> _The task_: Could you say how many lines below contain the word "dubbo"? Give the number with no other text.

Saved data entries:

Content starts

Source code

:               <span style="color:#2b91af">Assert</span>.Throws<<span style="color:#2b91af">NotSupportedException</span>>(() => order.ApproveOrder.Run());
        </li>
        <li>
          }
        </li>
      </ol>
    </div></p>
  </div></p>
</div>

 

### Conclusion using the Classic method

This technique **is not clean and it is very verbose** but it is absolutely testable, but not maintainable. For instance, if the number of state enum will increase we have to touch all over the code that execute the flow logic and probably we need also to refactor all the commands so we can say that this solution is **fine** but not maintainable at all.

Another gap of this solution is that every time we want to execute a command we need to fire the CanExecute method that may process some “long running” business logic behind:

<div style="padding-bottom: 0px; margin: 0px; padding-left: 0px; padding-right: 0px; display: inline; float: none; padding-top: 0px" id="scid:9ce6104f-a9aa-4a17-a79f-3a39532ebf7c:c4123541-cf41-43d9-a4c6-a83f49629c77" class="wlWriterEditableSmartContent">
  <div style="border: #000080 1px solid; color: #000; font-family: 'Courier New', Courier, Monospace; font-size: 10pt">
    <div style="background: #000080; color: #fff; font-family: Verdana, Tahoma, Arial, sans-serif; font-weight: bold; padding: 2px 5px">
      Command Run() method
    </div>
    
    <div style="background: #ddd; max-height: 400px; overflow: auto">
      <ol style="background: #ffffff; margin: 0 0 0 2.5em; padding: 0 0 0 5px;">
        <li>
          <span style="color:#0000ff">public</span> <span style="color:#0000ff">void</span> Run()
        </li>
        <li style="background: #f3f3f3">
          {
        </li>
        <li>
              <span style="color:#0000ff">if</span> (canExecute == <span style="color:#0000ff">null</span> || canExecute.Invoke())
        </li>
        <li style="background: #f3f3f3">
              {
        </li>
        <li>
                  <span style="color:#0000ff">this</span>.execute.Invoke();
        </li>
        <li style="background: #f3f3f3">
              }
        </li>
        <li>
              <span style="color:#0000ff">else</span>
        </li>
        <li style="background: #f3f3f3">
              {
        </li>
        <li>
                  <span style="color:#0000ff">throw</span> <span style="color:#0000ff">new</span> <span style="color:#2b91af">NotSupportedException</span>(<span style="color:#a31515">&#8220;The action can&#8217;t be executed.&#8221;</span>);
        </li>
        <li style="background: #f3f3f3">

Content ends
Content starts

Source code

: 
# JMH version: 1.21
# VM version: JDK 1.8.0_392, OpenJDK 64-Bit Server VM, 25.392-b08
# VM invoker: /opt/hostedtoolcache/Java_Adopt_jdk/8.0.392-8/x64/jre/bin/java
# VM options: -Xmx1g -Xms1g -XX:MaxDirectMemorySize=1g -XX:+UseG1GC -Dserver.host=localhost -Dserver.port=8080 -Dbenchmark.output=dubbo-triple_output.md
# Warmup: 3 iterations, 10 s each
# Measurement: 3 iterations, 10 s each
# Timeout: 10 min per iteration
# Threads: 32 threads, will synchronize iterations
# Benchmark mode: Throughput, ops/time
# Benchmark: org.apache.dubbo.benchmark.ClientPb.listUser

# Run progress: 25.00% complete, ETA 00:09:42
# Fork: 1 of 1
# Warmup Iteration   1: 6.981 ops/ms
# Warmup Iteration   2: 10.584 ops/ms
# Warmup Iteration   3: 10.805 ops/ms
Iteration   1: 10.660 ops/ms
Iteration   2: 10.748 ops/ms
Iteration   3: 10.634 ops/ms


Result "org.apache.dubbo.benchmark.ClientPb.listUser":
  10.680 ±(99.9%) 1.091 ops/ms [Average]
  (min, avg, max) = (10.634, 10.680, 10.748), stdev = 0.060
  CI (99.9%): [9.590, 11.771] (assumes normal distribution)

Content ends

> _Response to the task_: 3